On Mon, 17 Jul 1995, Florent Guillaume wrote:
> What follows is a patch for Apache 0.8.0 (and Shambhala) that enables
> consistent handling of content-language with MultiViews.
>
> (The new behaviour is much closer to what you can have using CERN's httpd.)
>
> Previously, if you wanted to handle files in several languages, you
> were obliged to have a .var file for each, because mod_mime.c didn't
> know what Content-Language was and so didn't type on language.
>
> I added a per-directory directive AddLanguage which is very similar to
> AddEncoding : it takes a language and a suffix. For example my srm.conf has
>
> AddLanguage fr .fr
> AddLanguage en .en
> AddLanguage de .de
>
> Mod_mime.c now recognizes filenames of the form
> basename.type.lang.encoding, for example chapter1.html.fr.gz is
> correctly typed as text/html with language=fr and encoding=x-gzip. The
> Content-Language is stored in a new field in request_rec, exactly like
> the Content-Encoding.
I really like this, but what resolves name collisions and missing
info between type, lang, and encoding? For example, if I decide to name
all my Framemaker documents .fr, what happens to document.fr?
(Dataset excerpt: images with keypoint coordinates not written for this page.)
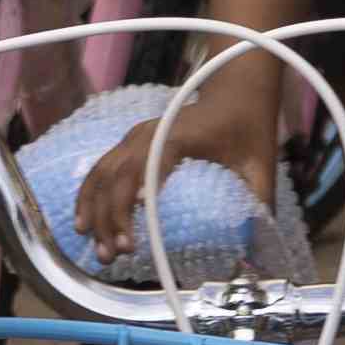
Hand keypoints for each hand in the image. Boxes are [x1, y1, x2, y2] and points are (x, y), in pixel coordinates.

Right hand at [74, 65, 278, 255]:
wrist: (235, 90)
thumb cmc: (247, 126)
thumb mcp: (259, 164)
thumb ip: (259, 203)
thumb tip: (260, 252)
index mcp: (178, 135)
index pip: (151, 164)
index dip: (138, 194)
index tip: (132, 227)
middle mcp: (148, 134)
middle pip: (118, 176)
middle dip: (112, 217)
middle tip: (118, 253)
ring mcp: (135, 137)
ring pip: (102, 174)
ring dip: (95, 212)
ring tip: (100, 250)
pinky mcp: (131, 143)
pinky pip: (101, 169)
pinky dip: (89, 196)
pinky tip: (84, 222)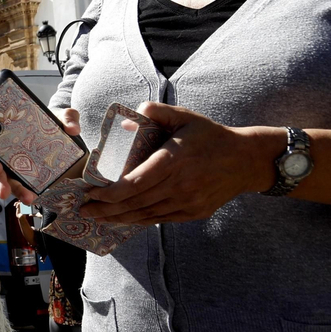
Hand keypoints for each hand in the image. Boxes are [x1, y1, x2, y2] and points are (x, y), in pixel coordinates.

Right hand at [0, 107, 79, 204]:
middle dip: (0, 183)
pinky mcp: (26, 175)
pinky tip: (32, 197)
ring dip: (15, 191)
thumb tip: (73, 129)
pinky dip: (25, 192)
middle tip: (5, 192)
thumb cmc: (49, 120)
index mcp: (4, 137)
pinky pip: (21, 185)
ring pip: (8, 182)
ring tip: (27, 198)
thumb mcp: (58, 115)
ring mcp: (15, 166)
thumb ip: (66, 117)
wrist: (58, 128)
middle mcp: (5, 153)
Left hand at [80, 102, 279, 224]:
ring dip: (118, 218)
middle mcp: (181, 185)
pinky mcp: (194, 213)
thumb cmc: (211, 136)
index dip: (110, 192)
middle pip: (135, 203)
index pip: (136, 183)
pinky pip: (160, 219)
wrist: (247, 161)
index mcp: (175, 160)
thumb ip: (157, 111)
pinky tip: (123, 219)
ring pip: (146, 215)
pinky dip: (139, 220)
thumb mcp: (186, 116)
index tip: (90, 192)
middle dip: (106, 209)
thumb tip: (129, 116)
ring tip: (97, 217)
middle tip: (83, 209)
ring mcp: (188, 202)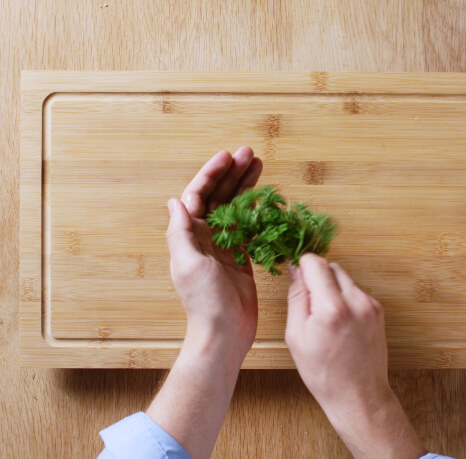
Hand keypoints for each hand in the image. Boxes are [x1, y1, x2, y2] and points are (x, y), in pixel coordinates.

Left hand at [147, 147, 262, 458]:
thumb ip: (180, 232)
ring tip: (259, 167)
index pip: (198, 195)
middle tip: (250, 154)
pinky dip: (255, 211)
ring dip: (245, 187)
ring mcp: (223, 246)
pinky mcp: (240, 257)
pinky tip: (265, 199)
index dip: (212, 174)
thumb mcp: (189, 263)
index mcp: (189, 235)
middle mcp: (205, 237)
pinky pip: (247, 226)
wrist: (224, 331)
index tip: (228, 157)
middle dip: (233, 174)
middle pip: (218, 197)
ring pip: (234, 208)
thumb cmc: (204, 301)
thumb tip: (174, 201)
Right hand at [286, 254, 424, 458]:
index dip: (302, 267)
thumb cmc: (324, 373)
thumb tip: (295, 269)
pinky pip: (355, 291)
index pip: (315, 262)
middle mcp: (356, 301)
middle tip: (310, 305)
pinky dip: (344, 298)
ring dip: (331, 288)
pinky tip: (340, 322)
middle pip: (331, 266)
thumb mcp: (296, 336)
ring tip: (326, 317)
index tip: (297, 279)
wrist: (359, 396)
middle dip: (317, 278)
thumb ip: (296, 297)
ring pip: (344, 277)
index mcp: (332, 308)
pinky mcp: (378, 310)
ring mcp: (370, 305)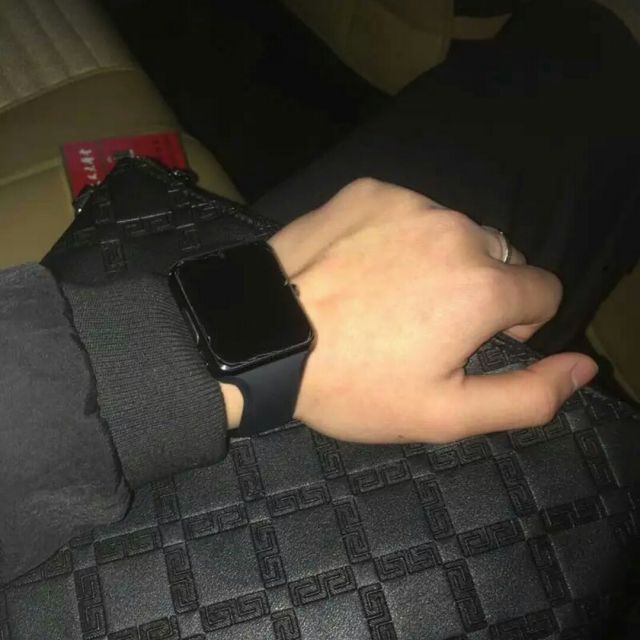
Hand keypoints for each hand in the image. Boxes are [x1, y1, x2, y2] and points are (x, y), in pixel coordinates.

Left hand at [265, 178, 596, 442]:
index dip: (515, 323)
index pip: (542, 291)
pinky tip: (359, 266)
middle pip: (497, 258)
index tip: (471, 342)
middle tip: (420, 326)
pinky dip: (396, 236)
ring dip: (436, 259)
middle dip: (476, 290)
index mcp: (484, 285)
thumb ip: (529, 395)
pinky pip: (406, 212)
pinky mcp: (369, 190)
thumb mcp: (445, 414)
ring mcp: (409, 203)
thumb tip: (583, 367)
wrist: (263, 341)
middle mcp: (456, 230)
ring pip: (452, 232)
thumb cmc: (354, 385)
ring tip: (385, 296)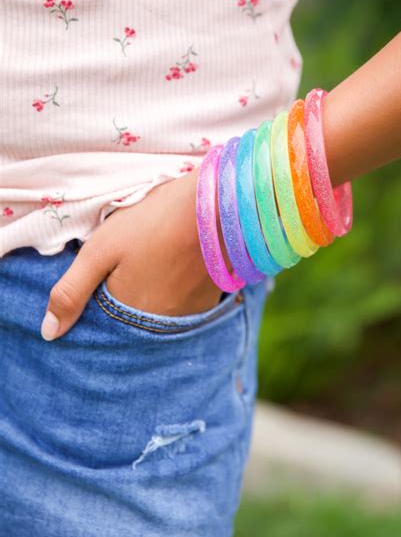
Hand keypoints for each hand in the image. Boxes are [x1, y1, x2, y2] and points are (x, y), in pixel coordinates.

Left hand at [40, 168, 222, 340]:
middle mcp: (162, 324)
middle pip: (133, 319)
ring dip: (151, 294)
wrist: (215, 203)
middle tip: (129, 262)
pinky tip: (173, 263)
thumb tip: (48, 334)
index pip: (103, 324)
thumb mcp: (101, 250)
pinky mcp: (210, 299)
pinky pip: (183, 305)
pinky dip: (174, 290)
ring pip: (158, 312)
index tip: (102, 273)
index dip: (97, 299)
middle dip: (125, 297)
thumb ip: (72, 291)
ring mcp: (190, 313)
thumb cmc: (152, 221)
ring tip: (151, 260)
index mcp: (130, 315)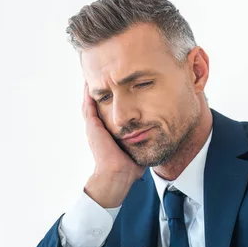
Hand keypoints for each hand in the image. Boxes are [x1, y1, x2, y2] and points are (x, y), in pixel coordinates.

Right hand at [82, 82, 145, 206]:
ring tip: (93, 71)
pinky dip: (88, 92)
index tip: (116, 85)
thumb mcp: (138, 147)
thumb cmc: (130, 167)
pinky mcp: (92, 126)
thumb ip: (145, 139)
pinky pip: (88, 104)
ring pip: (91, 101)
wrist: (118, 175)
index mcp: (108, 132)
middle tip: (102, 73)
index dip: (110, 97)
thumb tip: (159, 134)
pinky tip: (90, 80)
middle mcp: (99, 127)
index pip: (108, 110)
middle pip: (98, 102)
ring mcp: (94, 126)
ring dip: (93, 87)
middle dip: (101, 88)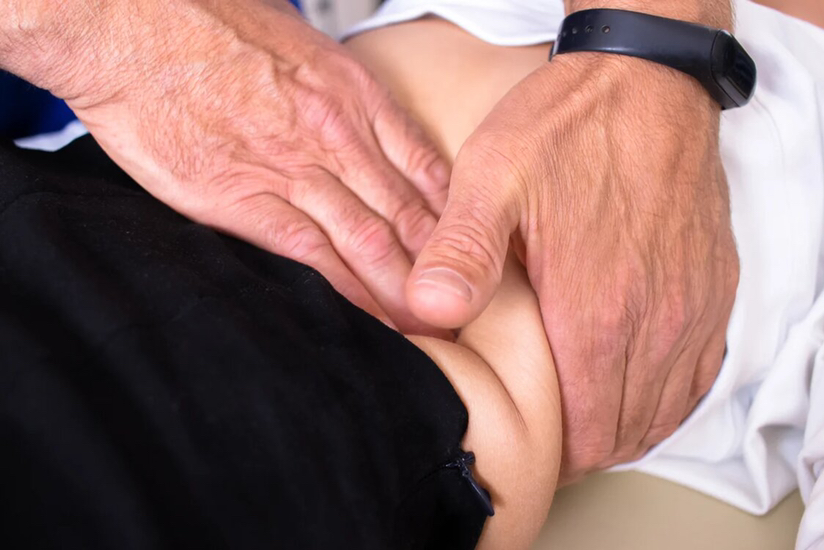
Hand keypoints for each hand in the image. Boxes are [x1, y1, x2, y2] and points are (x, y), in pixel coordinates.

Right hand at [12, 0, 449, 333]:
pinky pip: (313, 255)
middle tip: (466, 302)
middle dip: (441, 264)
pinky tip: (373, 318)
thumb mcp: (296, 41)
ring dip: (405, 289)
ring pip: (371, 240)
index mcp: (352, 95)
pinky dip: (349, 292)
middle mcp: (335, 135)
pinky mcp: (244, 199)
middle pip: (408, 213)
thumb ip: (331, 90)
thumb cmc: (208, 23)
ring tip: (433, 328)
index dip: (454, 217)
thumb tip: (349, 118)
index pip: (424, 167)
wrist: (133, 24)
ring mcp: (293, 168)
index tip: (467, 250)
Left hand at [406, 52, 738, 482]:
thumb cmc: (569, 129)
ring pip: (663, 412)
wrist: (646, 81)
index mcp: (596, 310)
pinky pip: (700, 375)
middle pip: (621, 431)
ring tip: (581, 421)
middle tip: (543, 437)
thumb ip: (463, 250)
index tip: (524, 445)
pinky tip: (634, 387)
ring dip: (622, 427)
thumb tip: (427, 309)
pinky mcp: (713, 289)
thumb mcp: (493, 177)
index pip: (581, 428)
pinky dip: (665, 398)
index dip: (550, 451)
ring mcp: (692, 308)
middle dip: (581, 446)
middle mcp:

document.fr.en? document.fr.fr? If type, lang, and encoding shared the
same namespace, *no* problem. In this case, we're using filename
extensions to indicate meta-information other than content-type, which
I'm certainly comfortable with, but the collision issue should be
resolved somehow.
Also, it would be tremendous if I could have the flexibility to negotiate
on file type and language and encoding by specifying only the meta-info I
want in the filename - in other words, lets say I have documents in all
the possible variations of
basename.[html,txt,pdf].[en,fr,jp].[gz,Z,uu]
Right now with content-negotiation, if I have an index.html and an
index.html3, then I can simply point a resource locator to "index" and
negotiation happens, but I can also defeat negotiation by explicitly
linking to "index.html3" if I wanted to make sure someone got the 3.0
version.
Let's say for the above 9 versions of the document I wanted to
be able to specify which variables are mandatory. If I didn't care at
all which document was fetched, I'd create a link to "basename". If I
wanted specifically the gzip'd french PDF, I'd make a link to
"basename.pdf.fr.gzip". Now, let's say I want to make a link to all
french variants explicit, yet let the client/server negotiate on their
own as to encoding and content-type preferences. I'd like to then link
to "basename.fr". Or, I specifically want the uuencoded PDF's, but I
don't care what language: "basename.pdf.gz".
Thoughts? If we ensure there's no namespace collisions between mime
type extensions and filename extensions and encoding extension then this
is easy. If not....
Brian
--=-=-=-=-=-=-=-=-=-=-=-=-=-=-=-=-=-=-=-=-=-=-=-=-=-=-=-=-=-=-=-=-=-=-=-=-=--
brian@organic.com brian@hyperreal.com http://www.[hyperreal,organic].com/